La respuesta de Santillán
Hasta el momento, la diputada Juliana Santillán no ha hecho declaraciones oficiales sobre la denuncia ni sobre el contenido del audio filtrado. Sin embargo, los allegados a la legisladora han indicado que las conversaciones que se escuchan en el audio son parte de una «gestión política legítima» y que no hubo intento alguno de manipular o presionar a los dirigentes del fútbol.
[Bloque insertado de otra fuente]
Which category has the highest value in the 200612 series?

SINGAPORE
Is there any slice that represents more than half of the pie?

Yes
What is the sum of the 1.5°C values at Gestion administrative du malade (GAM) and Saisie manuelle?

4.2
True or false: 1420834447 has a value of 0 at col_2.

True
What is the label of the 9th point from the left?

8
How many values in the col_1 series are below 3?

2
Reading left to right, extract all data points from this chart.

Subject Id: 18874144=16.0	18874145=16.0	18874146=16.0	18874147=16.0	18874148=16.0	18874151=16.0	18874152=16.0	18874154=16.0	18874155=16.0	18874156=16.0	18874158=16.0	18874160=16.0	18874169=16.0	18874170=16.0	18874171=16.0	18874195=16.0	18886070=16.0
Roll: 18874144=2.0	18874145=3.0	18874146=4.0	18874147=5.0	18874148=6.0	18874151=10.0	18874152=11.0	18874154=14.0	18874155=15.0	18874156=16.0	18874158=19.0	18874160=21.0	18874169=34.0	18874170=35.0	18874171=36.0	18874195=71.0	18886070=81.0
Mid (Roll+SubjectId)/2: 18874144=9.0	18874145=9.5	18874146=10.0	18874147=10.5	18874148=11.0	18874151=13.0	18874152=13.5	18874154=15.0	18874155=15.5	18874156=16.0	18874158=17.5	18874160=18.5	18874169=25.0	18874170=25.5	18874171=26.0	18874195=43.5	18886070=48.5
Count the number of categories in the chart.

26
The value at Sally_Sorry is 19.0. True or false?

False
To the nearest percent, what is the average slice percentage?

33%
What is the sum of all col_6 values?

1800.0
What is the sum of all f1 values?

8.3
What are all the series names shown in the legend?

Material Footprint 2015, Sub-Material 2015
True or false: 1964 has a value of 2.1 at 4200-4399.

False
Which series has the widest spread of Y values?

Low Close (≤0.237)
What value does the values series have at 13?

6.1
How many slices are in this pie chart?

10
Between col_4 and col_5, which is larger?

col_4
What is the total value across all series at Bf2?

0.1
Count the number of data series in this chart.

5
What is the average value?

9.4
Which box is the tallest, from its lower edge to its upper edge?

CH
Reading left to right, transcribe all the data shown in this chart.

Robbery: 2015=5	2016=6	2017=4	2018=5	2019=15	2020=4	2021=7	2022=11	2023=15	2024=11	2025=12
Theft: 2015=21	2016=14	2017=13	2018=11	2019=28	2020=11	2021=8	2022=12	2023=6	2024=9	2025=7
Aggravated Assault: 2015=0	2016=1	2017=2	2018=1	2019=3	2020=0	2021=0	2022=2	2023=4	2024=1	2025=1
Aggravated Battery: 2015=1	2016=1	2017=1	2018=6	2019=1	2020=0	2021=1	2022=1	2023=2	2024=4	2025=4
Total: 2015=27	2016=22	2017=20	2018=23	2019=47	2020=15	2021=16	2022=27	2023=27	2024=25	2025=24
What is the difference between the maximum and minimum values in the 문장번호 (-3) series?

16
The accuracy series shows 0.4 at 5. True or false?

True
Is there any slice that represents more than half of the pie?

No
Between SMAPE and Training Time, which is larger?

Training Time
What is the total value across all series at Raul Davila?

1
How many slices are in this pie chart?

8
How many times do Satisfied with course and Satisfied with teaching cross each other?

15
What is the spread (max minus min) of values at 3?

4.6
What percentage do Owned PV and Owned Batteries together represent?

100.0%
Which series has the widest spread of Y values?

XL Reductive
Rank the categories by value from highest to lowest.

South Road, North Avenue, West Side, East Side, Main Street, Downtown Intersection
Por su parte, la insistencia del presidente Javier Milei en avanzar con el proyecto de las SAD y la fuerte presencia de Tofoni como impulsor de la idea continúan generando división dentro del ámbito político y deportivo. Si bien la iniciativa podría ser vista como una forma de atraer capitales al fútbol argentino, su implementación no está exenta de controversias, especialmente cuando se trata de manipular o forzar la estructura interna de los clubes.
El futuro del caso
La denuncia está en manos de la Justicia Federal, que deberá determinar si las acusaciones de «abuso de autoridad» y «violación de los deberes de funcionario público» contra Santillán tienen fundamentos suficientes para avanzar. Mientras tanto, el debate sobre las Sociedades Anónimas Deportivas y la posible privatización de los clubes de fútbol continuará siendo un tema de fuerte discusión en la política argentina.
Este escándalo ha puesto de manifiesto las tensiones entre la política, el deporte y los intereses privados en el fútbol, y deja en evidencia cómo las figuras públicas pueden utilizar sus cargos para influir en decisiones clave que afectan a instituciones deportivas y su relación con el poder político.